New York State took a major step toward reducing discrimination in its legal system when Governor Andrew Cuomo made moves to ban the “gay panic” defense on Monday. In courtrooms, heterosexual defendants who use gay panic as a defense argue that an inherent fear of a person’s sexual orientation can be blamed for a violent reaction. Psychologists invalidated this idea a long time ago, but somehow this defense is currently allowable in all states except for Illinois and California.

As AP reported on Monday, Cuomo will ban all “New York state agencies and authorities from conducting business with companies that tolerate or promote discrimination” and will support legislation banning the use of a gay panic defense. On Twitter, Cuomo said his actions are his response to the Trump administration’s attacks on civil rights, especially those protecting the LGBTQ community. Politics and morality aside, Cuomo’s support of the defense just makes scientific sense. As psychologists have made clear, the gay panic defense is simply not supported by any scientific evidence.

According to a resolution released by the American Bar Association (ABA) in 2013, which called for states to ban the defense, defendants who use the gay panic defense don’t use it as a defense per se; rather, it’s a strategy to establish traditional criminal defenses, including insanity and diminished capacity, provocation leading to heat of passion, and self defense.

The only reason this was ever considered valid in the past is because, in the early 1920s, gay panic was believed to be a psychological disorder brought on by a person’s internal struggle with homophobia. This led to “homosexual panic disorder” being validated, briefly, by its entry by the American Psychological Association in the Diagnostic and Statistical Manual of Mental Disorders in 1952, but it was stripped of recognition in 1973, which is also when homosexuality was removed from the DSM.

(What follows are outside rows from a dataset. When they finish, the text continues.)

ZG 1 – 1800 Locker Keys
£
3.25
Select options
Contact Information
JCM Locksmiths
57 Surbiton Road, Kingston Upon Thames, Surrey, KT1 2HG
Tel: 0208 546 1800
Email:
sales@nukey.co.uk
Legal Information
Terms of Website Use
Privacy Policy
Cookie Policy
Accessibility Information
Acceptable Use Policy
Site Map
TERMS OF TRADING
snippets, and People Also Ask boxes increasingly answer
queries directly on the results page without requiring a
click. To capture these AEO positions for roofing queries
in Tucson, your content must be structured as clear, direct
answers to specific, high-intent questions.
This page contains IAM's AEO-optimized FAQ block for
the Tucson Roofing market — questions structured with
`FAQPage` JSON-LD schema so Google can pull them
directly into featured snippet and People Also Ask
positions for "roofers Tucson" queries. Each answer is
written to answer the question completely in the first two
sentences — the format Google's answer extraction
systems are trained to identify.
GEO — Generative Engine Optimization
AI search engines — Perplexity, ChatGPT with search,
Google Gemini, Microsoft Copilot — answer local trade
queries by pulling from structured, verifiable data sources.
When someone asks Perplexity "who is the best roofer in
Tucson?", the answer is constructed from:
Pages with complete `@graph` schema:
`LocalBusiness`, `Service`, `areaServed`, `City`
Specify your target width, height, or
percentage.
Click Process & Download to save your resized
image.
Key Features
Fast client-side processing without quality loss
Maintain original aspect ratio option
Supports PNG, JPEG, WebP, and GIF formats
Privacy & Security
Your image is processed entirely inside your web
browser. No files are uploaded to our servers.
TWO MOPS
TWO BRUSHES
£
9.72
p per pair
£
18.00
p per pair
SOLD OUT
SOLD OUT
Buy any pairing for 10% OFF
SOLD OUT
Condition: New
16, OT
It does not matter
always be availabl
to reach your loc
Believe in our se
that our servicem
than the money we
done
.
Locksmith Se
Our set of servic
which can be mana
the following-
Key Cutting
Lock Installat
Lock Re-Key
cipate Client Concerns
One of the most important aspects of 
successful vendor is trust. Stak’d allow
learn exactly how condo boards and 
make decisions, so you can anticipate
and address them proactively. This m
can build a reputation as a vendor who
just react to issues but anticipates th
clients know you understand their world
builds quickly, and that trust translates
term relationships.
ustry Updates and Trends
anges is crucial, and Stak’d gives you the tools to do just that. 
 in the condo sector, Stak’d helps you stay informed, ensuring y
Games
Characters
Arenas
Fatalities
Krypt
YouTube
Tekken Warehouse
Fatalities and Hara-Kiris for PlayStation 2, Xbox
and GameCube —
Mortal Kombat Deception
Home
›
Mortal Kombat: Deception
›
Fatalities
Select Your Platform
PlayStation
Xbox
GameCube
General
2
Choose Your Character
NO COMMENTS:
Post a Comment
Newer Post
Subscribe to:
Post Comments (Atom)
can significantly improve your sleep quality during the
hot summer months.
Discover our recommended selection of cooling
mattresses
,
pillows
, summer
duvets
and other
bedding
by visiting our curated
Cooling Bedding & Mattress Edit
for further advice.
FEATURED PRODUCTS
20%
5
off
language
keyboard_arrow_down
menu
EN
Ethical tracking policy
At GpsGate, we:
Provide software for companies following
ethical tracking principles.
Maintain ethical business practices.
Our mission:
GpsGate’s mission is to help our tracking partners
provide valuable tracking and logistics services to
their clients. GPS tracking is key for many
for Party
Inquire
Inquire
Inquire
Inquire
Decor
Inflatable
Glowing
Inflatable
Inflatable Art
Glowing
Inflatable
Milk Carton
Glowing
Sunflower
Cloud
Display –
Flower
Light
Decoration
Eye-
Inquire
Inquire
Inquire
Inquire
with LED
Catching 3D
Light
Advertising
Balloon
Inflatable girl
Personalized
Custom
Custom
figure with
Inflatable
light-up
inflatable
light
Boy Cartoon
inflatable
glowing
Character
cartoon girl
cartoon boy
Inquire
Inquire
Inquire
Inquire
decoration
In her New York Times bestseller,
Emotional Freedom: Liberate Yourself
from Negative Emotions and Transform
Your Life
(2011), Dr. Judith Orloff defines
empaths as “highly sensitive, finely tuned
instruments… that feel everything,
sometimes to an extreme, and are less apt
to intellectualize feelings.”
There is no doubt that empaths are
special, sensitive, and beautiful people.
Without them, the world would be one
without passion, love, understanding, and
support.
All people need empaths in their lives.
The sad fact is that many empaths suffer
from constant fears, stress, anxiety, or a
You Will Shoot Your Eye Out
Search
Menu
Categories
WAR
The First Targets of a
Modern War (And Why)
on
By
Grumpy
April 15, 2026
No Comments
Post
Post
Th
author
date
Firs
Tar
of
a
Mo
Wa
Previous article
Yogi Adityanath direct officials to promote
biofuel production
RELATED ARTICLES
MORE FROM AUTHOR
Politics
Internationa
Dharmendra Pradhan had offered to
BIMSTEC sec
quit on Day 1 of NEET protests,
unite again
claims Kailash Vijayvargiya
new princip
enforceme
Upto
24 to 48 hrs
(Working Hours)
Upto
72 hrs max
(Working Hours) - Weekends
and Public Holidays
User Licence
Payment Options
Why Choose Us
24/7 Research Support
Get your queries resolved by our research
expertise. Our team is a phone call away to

Claiming to have an inherent psychological fear of homosexuality has been shown to have no medical basis, the writers of the ABA document argue, so the defense is simply not valid:

The defense has no medical or psychological basis. Under the insanity or diminished capacity frameworks, the gay panic defense relies on the medical and psychological validity of homosexual panic disorder.

The scientific literature overwhelmingly supports this statement. In 2016, for example, clinical psychologists argued in the Journal of Forensic Psychology Practice that “the conceptualization has little merit based upon its psychological roots.” The use of this defense, they explain, often rests on the defendant’s insistence that they are provoked by a gay person, and, fearing the potential for rape, lose the ability to discern right from wrong. This argument is invalid, they write, because “the strategy appears to rely primarily upon antigay stereotypes.”

Despite the scientific research showing that attacks on LGBTQ people are motivated by cultural bias and not inherent psychological issues, the gay panic defense still persists in 48 states. But that should come as no surprise: Like many divisive problems in the United States, the survival of the gay panic defense is an issue of identity and ideology, not science. This was made clear in a 2016 article in Psychology, Public Policy, and Law, where researchers showed that jurors that identified as conservative in a mock court case were “significantly less punitive when the defendant claimed to have acted out of gay panic as compared to when this element was not part of the defense” — that is, their judgement against violent actions softened when they knew those actions were aimed at a gay person.

It is not invoked often, but when it is, the gay panic defense purchases lighter sentences for individuals who commit acts of violence because of their bias against people of certain sexual orientations — actions that can only be called by one name: hate crimes.